Beginning in a church, the picture weaves a conditional, not anything-goes, tale of forgiveness—an unspectacular relay race for a pair of loners. One is played by Mr. Eastwood, a stubborn old man afflicted by racism, and the other is played by an actor named Bee Vang—he dominates every scene—a bright, withdrawn young man tormented by an Asian gang.

Without spoiling the plot, the youngster, like the oldster, walks alone, reading a book and trying to be left alone in a cold, brutal subculture that destroys the one in the many. The mystical, collectivist Hmong people worship tradition and then wonder why their boys become brain-dead thugs in packs. As his spirited, Western-minded sister (excellent Ahney Her) puts it: “girls go to college, boys go to prison.” Clint Eastwood’s old man, growling while pushing his manual lawnmower, enters the fray with dramatic, appalling results.

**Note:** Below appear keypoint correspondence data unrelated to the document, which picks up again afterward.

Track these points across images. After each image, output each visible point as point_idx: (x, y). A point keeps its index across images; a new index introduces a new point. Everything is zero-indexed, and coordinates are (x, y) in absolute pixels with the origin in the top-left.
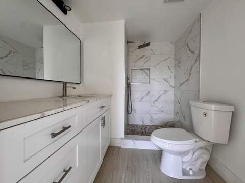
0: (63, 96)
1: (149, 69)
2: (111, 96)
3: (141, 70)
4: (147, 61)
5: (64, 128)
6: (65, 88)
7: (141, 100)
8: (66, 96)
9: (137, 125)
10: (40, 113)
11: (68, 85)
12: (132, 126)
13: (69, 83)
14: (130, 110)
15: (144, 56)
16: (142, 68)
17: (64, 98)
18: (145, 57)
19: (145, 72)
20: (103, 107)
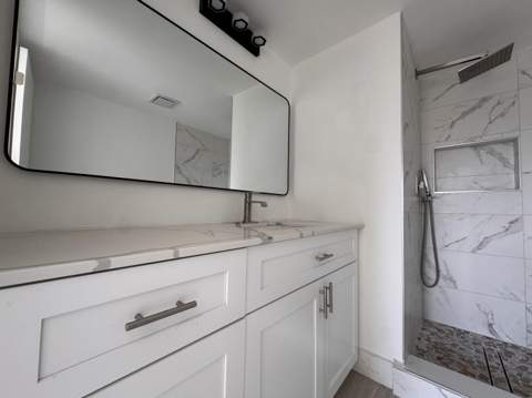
0: (244, 222)
1: (515, 141)
2: (359, 228)
3: (475, 147)
4: (502, 115)
5: (179, 303)
6: (248, 204)
7: (480, 246)
8: (250, 221)
9: (462, 333)
10: (96, 259)
11: (254, 198)
12: (440, 328)
13: (256, 193)
14: (432, 274)
15: (485, 100)
16: (478, 141)
17: (246, 225)
18: (492, 102)
19: (491, 153)
20: (326, 256)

This is post-Ford Motor Company Michigan, where sirens constantly blare in the distance and civilization everywhere is falling apart—in bones and in buildings, and on every block—which echoes the nation’s current demise. Amid the coot’s name-calling, an unending flow of low, vulgar terms, a glimmer of enlightenment emanates from the next-door neighbors. That it comes from immigrants, not natives or relatives, is not really surprising to this writer (who fervently holds that America’s best often come from the outside), and it lures the geriatrician into kind acts of selfishness.

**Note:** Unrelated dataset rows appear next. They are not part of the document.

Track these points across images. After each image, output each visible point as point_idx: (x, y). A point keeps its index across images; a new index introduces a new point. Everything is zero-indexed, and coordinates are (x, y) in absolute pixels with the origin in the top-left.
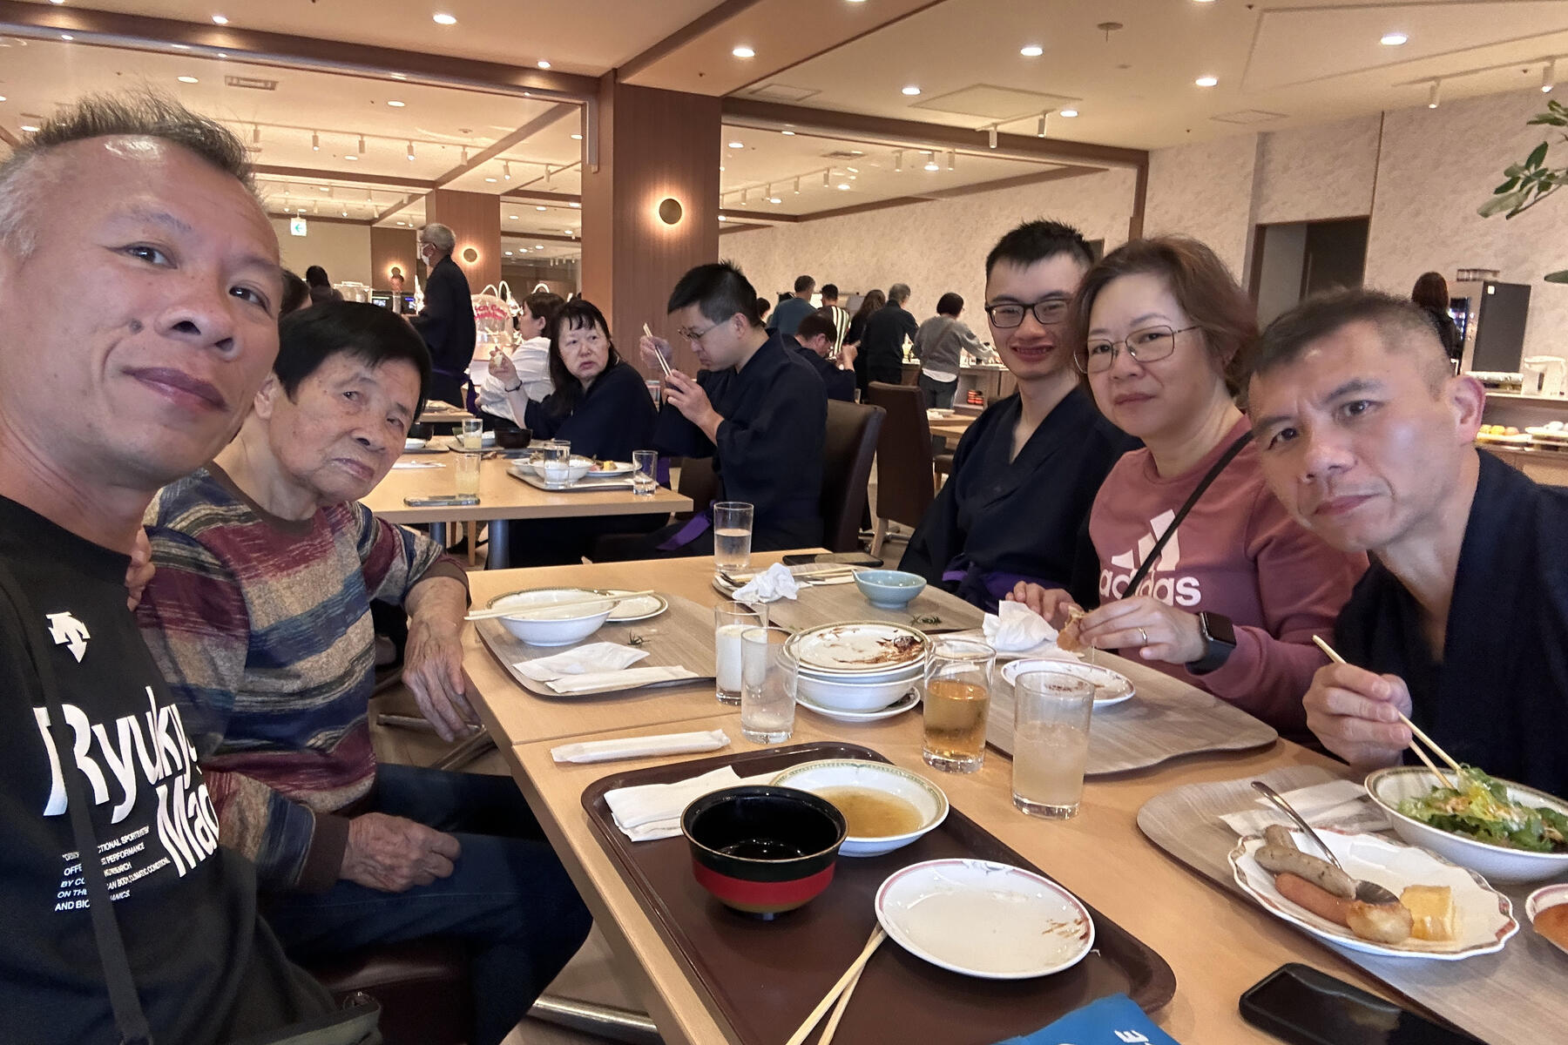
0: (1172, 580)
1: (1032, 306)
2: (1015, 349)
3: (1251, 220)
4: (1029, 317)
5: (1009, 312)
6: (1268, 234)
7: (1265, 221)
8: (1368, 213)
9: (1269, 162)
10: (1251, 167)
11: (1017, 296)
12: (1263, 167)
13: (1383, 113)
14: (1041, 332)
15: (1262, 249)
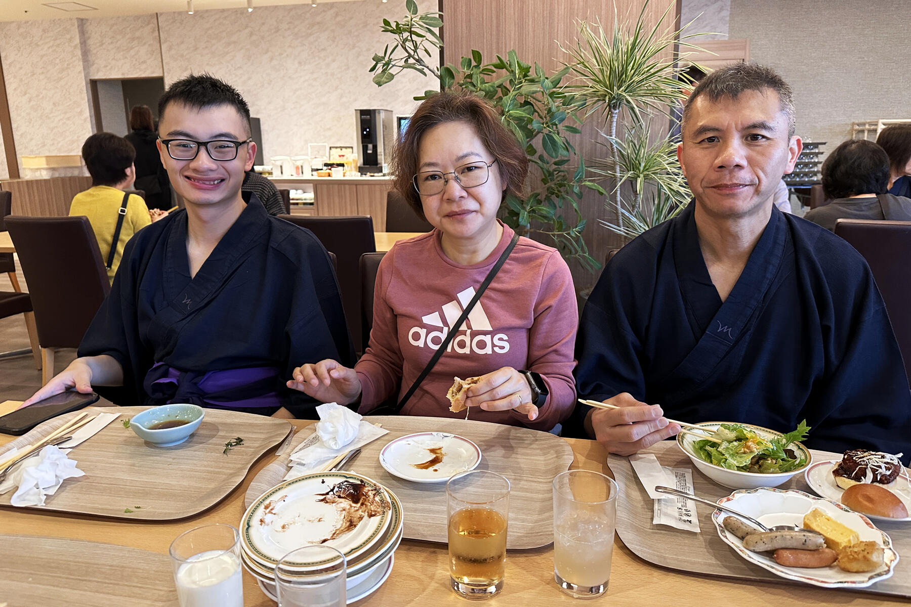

Gran Torino is not a formula picture and his actions spring from a gentle awakening, stirred by a priest, of his better values. Responding to the virtues of his neighbors, Mr. Eastwood’s loner fixes himself, and, as a byproduct—not as moral obligation or government-mandated mentoring—he causes the young male to fix himself, too. He does it with tools—reason, restraint, reward—and the result is an engaging morality play.

Make no mistake, Clint Eastwood’s character is part pig and the anachronistically racist barbershop scenes, in particular, fail to function as valves of humor, but when it’s shined and ready to roll, Gran Torino provides a polished ride about a material possession which is purely selfish—with, for once, a nod toward an American, which is to say optimistic and individualistic, sense of life.